→ **Supplied entries**
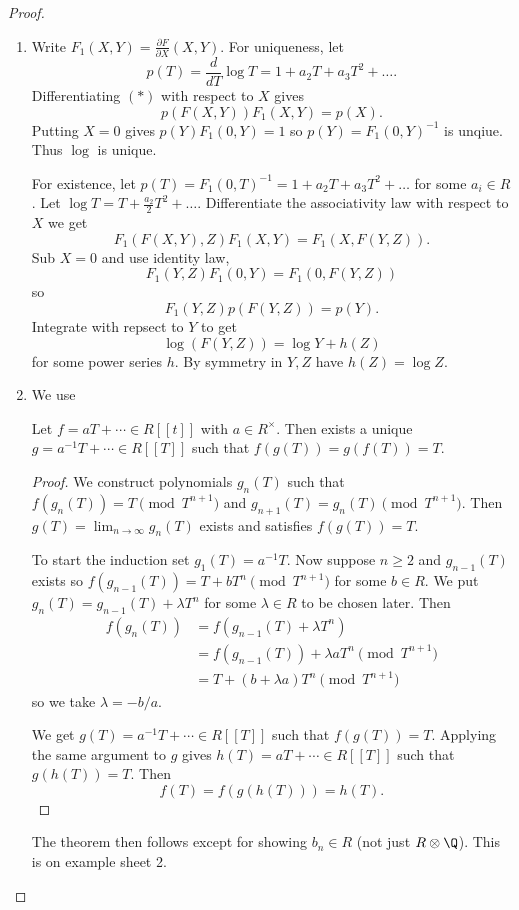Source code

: \documentclass[a4paper]{article}
\theoremstyle{definition}
\theoremstyle{theorem}
\begin{document}
\begin{proof}\leavevmode
  \begin{enumerate}
  \item Write \(F_1(X, Y) = \frac{\partial F}{\partial X}(X, Y)\). For uniqueness, let
    \[
      p(T) = \frac{d}{dT} \log T = 1 + a_2 T + a_3 T^2 + \dots.
    \]
    Differentiating \((\ast)\) with respect to \(X\) gives
    \[
      p(F(X, Y)) F_1(X, Y) = p(X).
    \]
    Putting \(X = 0\) gives \(p(Y) F_1(0, Y) = 1\) so \(p(Y) = F_1(0, Y)^{-1}\) is unqiue. Thus \(\log\) is unique.

    For existence, let \(p(T) = F_1(0, T)^{-1} = 1 + a_2 T + a_3 T^2 + \dots\) for some \(a_i \in R\). Let \(\log T = T + \frac{a_2}{2}T^2 + \dots\). Differentiate the associativity law with respect to \(X\) we get
    \[
      F_1(F(X, Y), Z) F_1(X, Y) = F_1(X, F(Y, Z)).
    \]
    Sub \(X = 0\) and use identity law,
    \[
      F_1(Y, Z) F_1(0, Y) = F_1(0, F(Y, Z))
    \]
    so
    \[
      F_1(Y, Z) p(F(Y, Z)) = p(Y).
    \]
    Integrate with repsect to \(Y\) to get
    \[
      \log (F(Y, Z)) = \log Y + h(Z)
    \]
    for some power series \(h\). By symmetry in \(Y, Z\) have \(h(Z) = \log Z\).
  \item
    We use
    \begin{lemma}
      Let \(f = aT + \cdots \in R[[t]]\) with \(a \in R^\times\). Then exists a unique \(g = a^{-1}T + \cdots \in R[[T]]\) such that \(f(g(T)) = g(f(T)) = T\).
    \end{lemma}

    \begin{proof}
      We construct polynomials \(g_n(T)\) such that \(f(g_n(T)) = T \pmod{T^{n + 1}}\) and \(g_{n + 1}(T) = g_n(T) \pmod{T^{n + 1}}\). Then \(g(T) = \lim_{n \to \infty} g_n(T)\) exists and satisfies \(f(g(T)) = T\).

      To start the induction set \(g_1(T) = a^{-1}T\). Now suppose \(n \geq 2\) and \(g_{n - 1}(T)\) exists so \(f(g_{n - 1}(T)) = T + bT^n \pmod{T^{n + 1}}\) for some \(b \in R\). We put \(g_n(T) = g_{n - 1}(T) + \lambda T^n\) for some \(\lambda \in R\) to be chosen later. Then
      \begin{align*}
        f(g_n(T))
        &= f(g_{n - 1}(T) + \lambda T^n) \\
        &= f(g_{n - 1}(T)) + \lambda aT^n \pmod{T^{n + 1}} \\
        &= T + (b + \lambda a)T^n \pmod{T^{n + 1}}
      \end{align*}
      so we take \(\lambda = -b/a\).

      We get \(g(T) = a^{-1}T + \cdots \in R[[T]]\) such that \(f(g(T)) = T\). Applying the same argument to \(g\) gives \(h(T) = aT + \cdots \in R[[T]]\) such that \(g(h(T)) = T\). Then
      \[
        f(T) = f(g(h(T))) = h(T).
      \]
    \end{proof}
    The theorem then follows except for showing \(b_n \in R\) (not just \(R \otimes \Q\)). This is on example sheet 2.
  \end{enumerate}
\end{proof}
\end{document}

→ **What you have to do**
Copy the records exactly. Skip the images.

→ **The answer**
Source code

: \documentclass[a4paper]{article}
\theoremstyle{definition}
\theoremstyle{theorem}
\begin{document}
\begin{proof}\leavevmode
  \begin{enumerate}
  \item Write \(F_1(X, Y) = \frac{\partial F}{\partial X}(X, Y)\). For uniqueness, let
    \[
      p(T) = \frac{d}{dT} \log T = 1 + a_2 T + a_3 T^2 + \dots.
    \]
    Differentiating \((\ast)\) with respect to \(X\) gives
    \[
      p(F(X, Y)) F_1(X, Y) = p(X).
    \]
    Putting \(X = 0\) gives \(p(Y) F_1(0, Y) = 1\) so \(p(Y) = F_1(0, Y)^{-1}\) is unqiue. Thus \(\log\) is unique.

    For existence, let \(p(T) = F_1(0, T)^{-1} = 1 + a_2 T + a_3 T^2 + \dots\) for some \(a_i \in R\). Let \(\log T = T + \frac{a_2}{2}T^2 + \dots\). Differentiate the associativity law with respect to \(X\) we get
    \[
      F_1(F(X, Y), Z) F_1(X, Y) = F_1(X, F(Y, Z)).
    \]
    Sub \(X = 0\) and use identity law,
    \[
      F_1(Y, Z) F_1(0, Y) = F_1(0, F(Y, Z))
    \]
    so
    \[
      F_1(Y, Z) p(F(Y, Z)) = p(Y).
    \]
    Integrate with repsect to \(Y\) to get
    \[
      \log (F(Y, Z)) = \log Y + h(Z)
    \]
    for some power series \(h\). By symmetry in \(Y, Z\) have \(h(Z) = \log Z\).
  \item
    We use
    \begin{lemma}
      Let \(f = aT + \cdots \in R[[t]]\) with \(a \in R^\times\). Then exists a unique \(g = a^{-1}T + \cdots \in R[[T]]\) such that \(f(g(T)) = g(f(T)) = T\).
    \end{lemma}

    \begin{proof}
      We construct polynomials \(g_n(T)\) such that \(f(g_n(T)) = T \pmod{T^{n + 1}}\) and \(g_{n + 1}(T) = g_n(T) \pmod{T^{n + 1}}\). Then \(g(T) = \lim_{n \to \infty} g_n(T)\) exists and satisfies \(f(g(T)) = T\).

      To start the induction set \(g_1(T) = a^{-1}T\). Now suppose \(n \geq 2\) and \(g_{n - 1}(T)\) exists so \(f(g_{n - 1}(T)) = T + bT^n \pmod{T^{n + 1}}\) for some \(b \in R\). We put \(g_n(T) = g_{n - 1}(T) + \lambda T^n\) for some \(\lambda \in R\) to be chosen later. Then
      \begin{align*}
        f(g_n(T))
        &= f(g_{n - 1}(T) + \lambda T^n) \\
        &= f(g_{n - 1}(T)) + \lambda aT^n \pmod{T^{n + 1}} \\
        &= T + (b + \lambda a)T^n \pmod{T^{n + 1}}
      \end{align*}
      so we take \(\lambda = -b/a\).

      We get \(g(T) = a^{-1}T + \cdots \in R[[T]]\) such that \(f(g(T)) = T\). Applying the same argument to \(g\) gives \(h(T) = aT + \cdots \in R[[T]]\) such that \(g(h(T)) = T\). Then
      \[
        f(T) = f(g(h(T))) = h(T).
      \]
    \end{proof}
    The theorem then follows except for showing \(b_n \in R\) (not just \(R \otimes \Q\)). This is on example sheet 2.
  \end{enumerate}
\end{proof}
\end{document}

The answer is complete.